▼

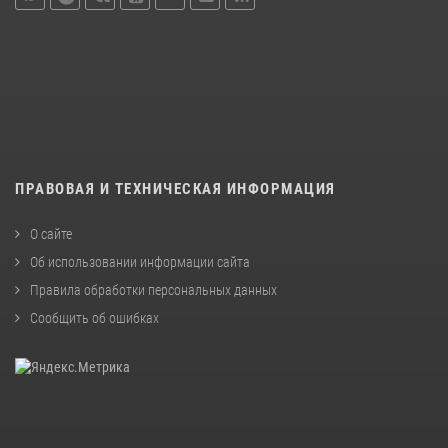
ПРАВОВАЯ И ТЕХНИЧЕСКАЯ ИНФОРМАЦИЯ
О сайте
Об использовании информации сайта
Правила обработки персональных данных
Сообщить об ошибках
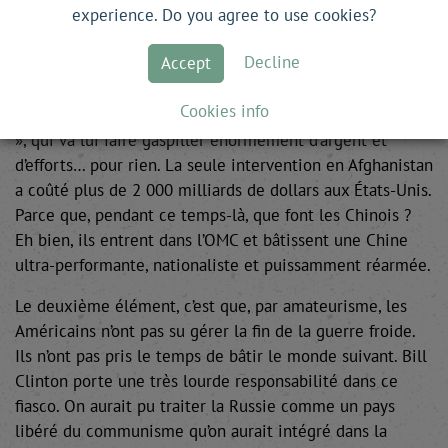
experience. Do you agree to use cookies?
s’embarque dans 25 années de guerre contre le
terrorisme. Des guerres folles, une succession
Decline
Accept
d’escalades et d’impasses qui se sont terminées par des
retraits piteux en Syrie, en Libye, mais surtout en
Cookies info
Afghanistan. C’est ce que j’appelle la « grande diversion
», qui va lui faire gaspiller énormément d’argent et
d’efforts… pour rien. La seule intervention en Afghanistan
a coûté plus de 2 000 milliards de dollars aux États-Unis.
Parce que, pendant ce temps-là, que font les Chinois ?
Eh bien, ils entrent dans l’OMC et bâtissent une Chine
ultra-performante, nationaliste et puissamment réarmée.
Le deuxième élément, c’est que, par amateurisme, les
Américains n’ont pas su gérer la fin de la guerre froide.
Ils n’ont pas pris le temps de bâtir le monde suivant. Bill
Clinton porte une très lourde responsabilité dans ce
fiasco. On aurait pu traiter la Russie comme un pays
libéré du communisme qu’on aurait intégré dans la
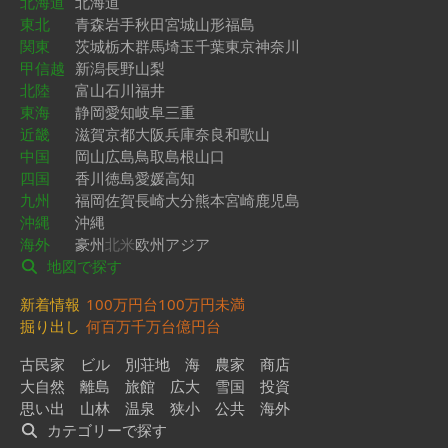
北海道
北海道
東北
青森
岩手
秋田
宮城
山形
福島
関東
茨城
栃木
群馬
埼玉
千葉
東京
神奈川
甲信越
新潟
長野
山梨
北陸
富山
石川
福井
東海
静岡
愛知
岐阜
三重
近畿
滋賀
京都
大阪
兵庫
奈良
和歌山
中国
岡山
広島
鳥取
島根
山口
四国
香川
徳島
愛媛
高知
九州
福岡
佐賀
長崎
大分
熊本
宮崎
鹿児島
沖縄
沖縄
海外
豪州
北米
欧州
アジア
地図で探す
新着情報
100万円台
100万円未満
掘り出し
何百万
千万台
億円台
古民家
ビル
別荘地
海
農家
商店
大自然
離島
旅館
広大
雪国
投資
思い出
山林
温泉
狭小
公共
海外
カテゴリーで探す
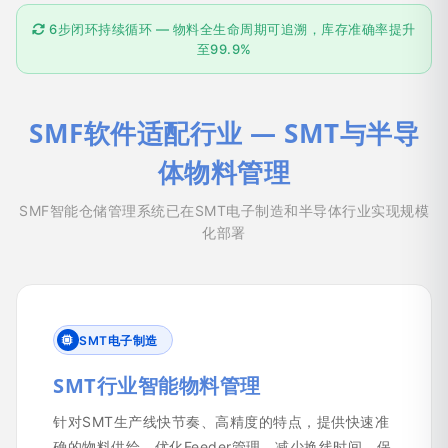
6步闭环持续循环 — 物料全生命周期可追溯，库存准确率提升
至99.9%
SMF软件适配行业 — SMT与半导
体物料管理
SMF智能仓储管理系统已在SMT电子制造和半导体行业实现规模
化部署
SMT电子制造
SMT行业智能物料管理
针对SMT生产线快节奏、高精度的特点，提供快速准
确的物料供给，优化Feeder管理，减少换线时间，保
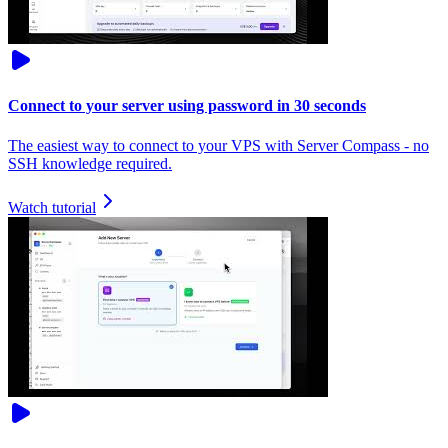
Connect to your server using password in 30 seconds
The easiest way to connect to your VPS with Server Compass - no
SSH knowledge required.
Watch tutorial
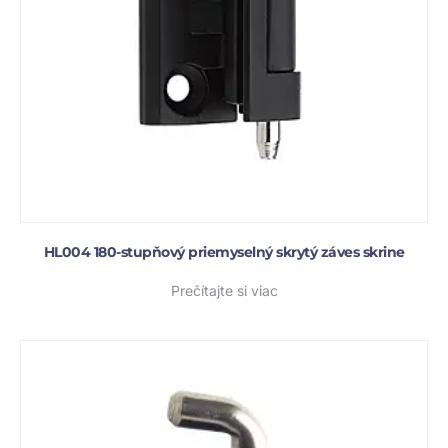
HL004 180-stupňový priemyselný skrytý záves skrine
Prečítajte si viac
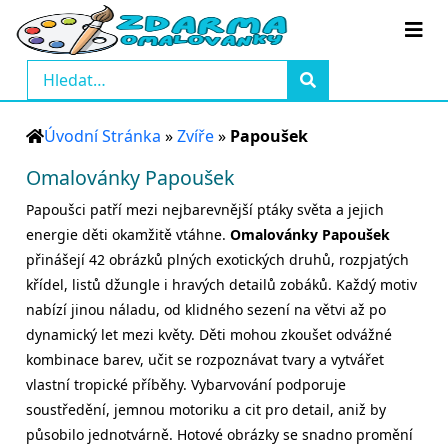
Úvodní Stránka
»
Zvíře
»
Papoušek
Omalovánky Papoušek
Papoušci patří mezi nejbarevnější ptáky světa a jejich
energie děti okamžitě vtáhne.
Omalovánky Papoušek
přinášejí 42 obrázků plných exotických druhů, rozpjatých
křídel, listů džungle i hravých detailů zobáků. Každý motiv
nabízí jinou náladu, od klidného sezení na větvi až po
dynamický let mezi květy. Děti mohou zkoušet odvážné
kombinace barev, učit se rozpoznávat tvary a vytvářet
vlastní tropické příběhy. Vybarvování podporuje
soustředění, jemnou motoriku a cit pro detail, aniž by
působilo jednotvárně. Hotové obrázky se snadno promění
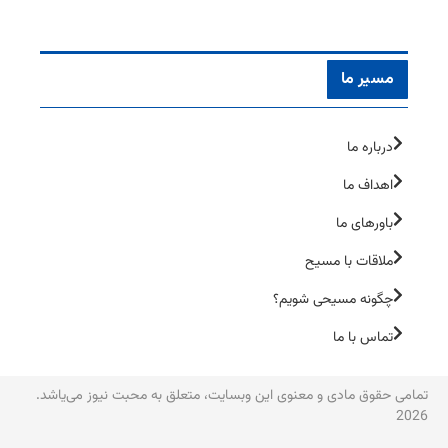
مسیر ما
درباره ما
اهداف ما
باورهای ما
ملاقات با مسیح
چگونه مسیحی شویم؟
تماس با ما
تمامی حقوق مادی و معنوی این وبسایت، متعلق به محبت نیوز می‌یاشد.
2026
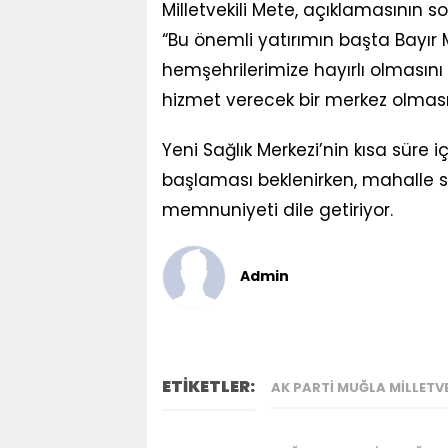
Milletvekili Mete, açıklamasının s
“Bu önemli yatırımın başta Bayı
hemşehrilerimize hayırlı olmasını 
hizmet verecek bir merkez olmas
Yeni Sağlık Merkezi’nin kısa süre
başlaması beklenirken, mahalle s
memnuniyeti dile getiriyor.
Admin
ETİKETLER:
AK PARTI MUĞLA MILLETVE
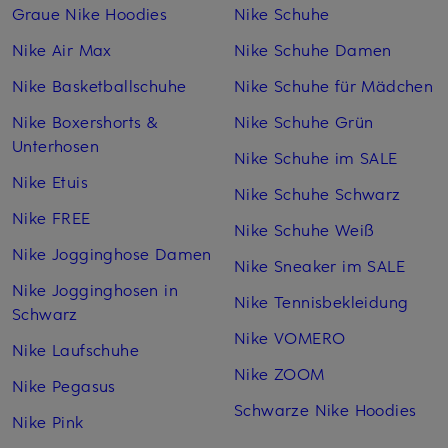
Graue Nike Hoodies
Nike Schuhe
Nike Air Max
Nike Schuhe Damen
Nike Basketballschuhe
Nike Schuhe für Mädchen
Nike Boxershorts &
Nike Schuhe Grün
Unterhosen
Nike Schuhe im SALE
Nike Etuis
Nike Schuhe Schwarz
Nike FREE
Nike Schuhe Weiß
Nike Jogginghose Damen
Nike Sneaker im SALE
Nike Jogginghosen in
Nike Tennisbekleidung
Schwarz
Nike VOMERO
Nike Laufschuhe
Nike ZOOM
Nike Pegasus
Schwarze Nike Hoodies
Nike Pink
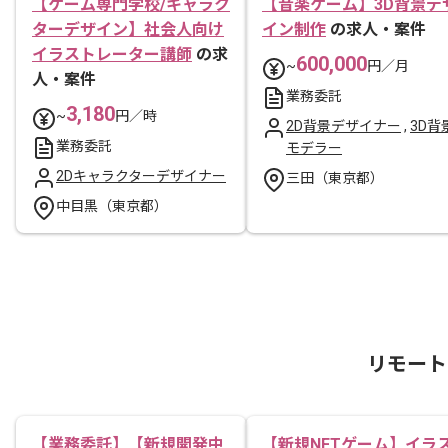
【ゲーム専門学校/キャラク
【音楽ゲーム】3D背景デ
ターデザイン】社会人向け
イン制作
の求人・案件
イラストレーター講師
の求
600,000
~
円／月
人・案件
業務委託
3,180
~
円／時
2D背景デザイナー
,
3D背
業務委託
モデラー
2Dキャラクターデザイナー
三田（東京都）
中目黒（東京都）
リモート
【業務委託】【新規開発中
【新規NFTゲーム】イラ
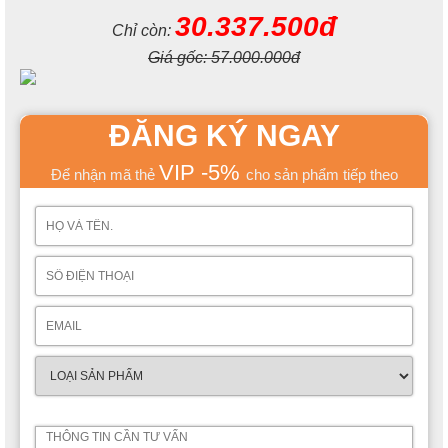
30.337.500đ
Chỉ còn:
Giá gốc:
57.000.000đ
ĐĂNG KÝ NGAY
Với mục đích sử dụng lâu dài, khung giường được gia công
hoàn toàn từ gỗ tự nhiên đã được xử lý kháng cong vênh, sâu
mọt. Cùng với đó bề mặt được áp dụng công nghệ sơn Lacker
VIP -5%
Để nhận mã thẻ
cho sản phẩm tiếp theo
chống trầy xước rất hiệu quả.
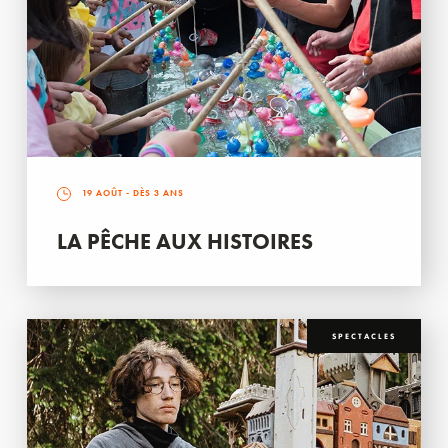
19 AOÛT
- DÈS 3 ANS
LA PÊCHE AUX HISTOIRES
SPECTACLES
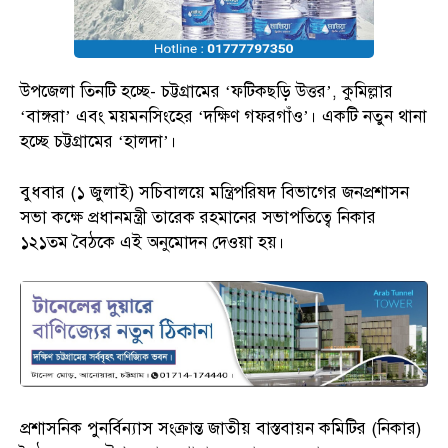
উপজেলা তিনটি হচ্ছে- চট্টগ্রামের ‘ফটিকছড়ি উত্তর’, কুমিল্লার
‘বাঙ্গরা’ এবং ময়মনসিংহের ‘দক্ষিণ গফরগাঁও’। একটি নতুন থানা
হচ্ছে চট্টগ্রামের ‘হালদা’।
বুধবার (১ জুলাই) সচিবালয়ে মন্ত্রিপরিষদ বিভাগের জনপ্রশাসন
সভা কক্ষে প্রধানমন্ত্রী তারেক রহমানের সভাপতিত্বে নিকার
১২১তম বৈঠকে এই অনুমোদন দেওয়া হয়।
প্রশাসনিক পুনর্বিন্যাস সংক্রান্ত জাতীয় বাস্তবায়ন কমিটির (নিকার)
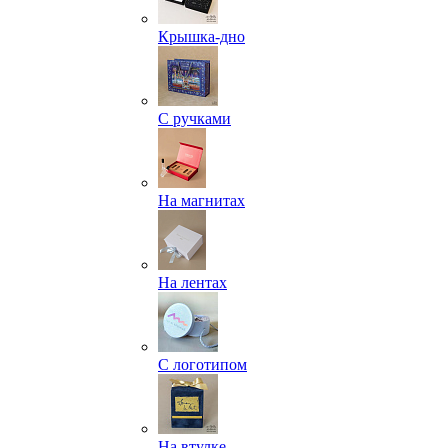
Крышка-дно
С ручками
На магнитах
На лентах
С логотипом
На втулке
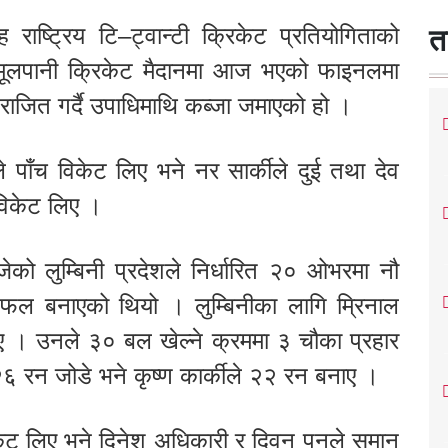
राष्ट्रिय टि–ट्वान्टी क्रिकेट प्रतियोगिताको
त
। मूलपानी क्रिकेट मैदानमा आज भएको फाइनलमा
पराजित गर्दै उपाधिमाथि कब्जा जमाएको हो ।
े पाँच विकेट लिए भने नर सार्कीले दुई तथा देव
विकेट लिए ।
ेको लुम्बिनी प्रदेशले निर्धारित २० ओभरमा नौ
ल बनाएको थियो । लुम्बिनीका लागि म्रिनाल
ए । उनले ३० बल खेल्ने क्रममा ३ चौका प्रहार
२६ रन जोडे भने कृष्ण कार्कीले २२ रन बनाए ।
केट लिए भने दिनेश अधिकारी र दिवन पुनले समान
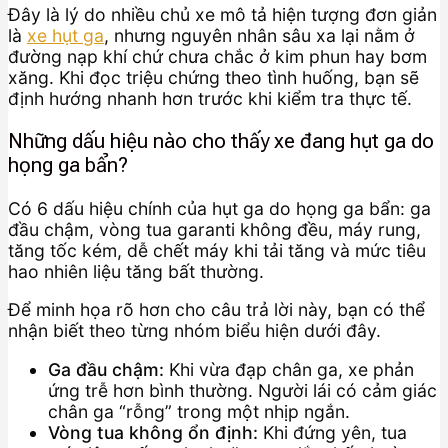
Đây là lý do nhiều chủ xe mô tả hiện tượng đơn giản
là
xe hụt ga
, nhưng nguyên nhân sâu xa lại nằm ở
đường nạp khí chứ chưa chắc ở kim phun hay bơm
xăng. Khi đọc triệu chứng theo tình huống, bạn sẽ
định hướng nhanh hơn trước khi kiểm tra thực tế.
Những dấu hiệu nào cho thấy xe đang hụt ga do
họng ga bẩn?
Có 6 dấu hiệu chính của hụt ga do họng ga bẩn: ga
đầu chậm, vòng tua garanti không đều, máy rung,
tăng tốc kém, dễ chết máy khi tải tăng và mức tiêu
hao nhiên liệu tăng bất thường.
Để minh họa rõ hơn cho câu trả lời này, bạn có thể
nhận biết theo từng nhóm biểu hiện dưới đây.
Ga đầu chậm:
Khi vừa đạp chân ga, xe phản
ứng trễ hơn bình thường. Người lái có cảm giác
chân ga “rỗng” trong một nhịp ngắn.
Vòng tua không ổn định:
Khi đứng yên, tua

▲

> _WHAT YOU HAVE TO DO_
If a line in the records above holds the string "SALE", copy it.

> _SOLUTION TO THIS TASK_
Nike Schuhe im SALE
Nike Sneaker im SALE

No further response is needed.